The Court decided that MasterCard's interchange fees restricted competition because they prevented acquirers from competing for merchants' business by offering fees below the level set by MasterCard (as per the EC and Sainsbury's decisions).

However, MasterCard successfully argued that if interchange fees were set at zero (as the claimants contended) the card scheme would collapse. Consequently, interchange fees (at least at some level) were objectively necessary.

In addition, the Court found that MasterCard's fees fell below the exemptible level for anti-competitive practice because they provided a number of economic benefits.

Asda is appealing the decision.

Verdict: interchange fees are necessary to enable card schemes to function and provide economic benefits. UK merchants may have to accept fees at some level.

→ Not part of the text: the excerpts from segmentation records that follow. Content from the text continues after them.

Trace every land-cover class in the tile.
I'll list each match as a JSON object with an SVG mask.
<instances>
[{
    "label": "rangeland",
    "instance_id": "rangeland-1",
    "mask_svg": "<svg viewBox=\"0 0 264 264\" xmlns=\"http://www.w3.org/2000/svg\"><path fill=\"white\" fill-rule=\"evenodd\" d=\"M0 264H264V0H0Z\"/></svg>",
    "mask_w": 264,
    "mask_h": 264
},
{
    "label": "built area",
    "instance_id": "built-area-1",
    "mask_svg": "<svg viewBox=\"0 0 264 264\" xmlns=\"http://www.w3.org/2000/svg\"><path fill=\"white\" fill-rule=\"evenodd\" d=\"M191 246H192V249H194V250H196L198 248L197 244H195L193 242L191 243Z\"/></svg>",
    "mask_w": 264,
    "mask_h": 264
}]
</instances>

Round 4 – High street merchants claim fees against MasterCard

A further group of 27 high street merchants have issued a further interchange fee claim against MasterCard and Visa for some £300m.

The specific details of the claim have not yet been made public. However, we expect the claimants to introduce different arguments to those seen in the Sainsbury's and Asda litigation. Service of pleadings is expected within the next few months, as are further claimants.

Verdict: interchange fees remain contentious and we expect to see more claims and new arguments in the future.

Conclusions

Merchants continue to see interchange fees as a route to recovery.

While the courts have accepted (in the Asda claim) that interchange fees are not intrinsically unlawful, it is the level of those fees that remains open to challenge (as per the Sainsbury's decision). Despite recent high profile settlements, merchants still have an appetite to take these claims to trial.

Stakeholders and lawyers will note the interplay between the Consumer Rights Act claim and the ongoing merchant litigation because sooner or later the courts will have to decide who has actually suffered the loss: the merchants or the consumers? MasterCard did raise a 'pass-on' defence to the Sainsbury's claim but this failed because:

1) There was no evidence of increased retail prices, let alone a causal connection between interchange fees and prices; and

2) MasterCard was unable to identify a class of purchasers in a position to claim damages.

So as far as the second limb of the defence goes, it appears the Consumer Rights Act 2015 and Mr Merricks may have combined to identify a multitudinous class.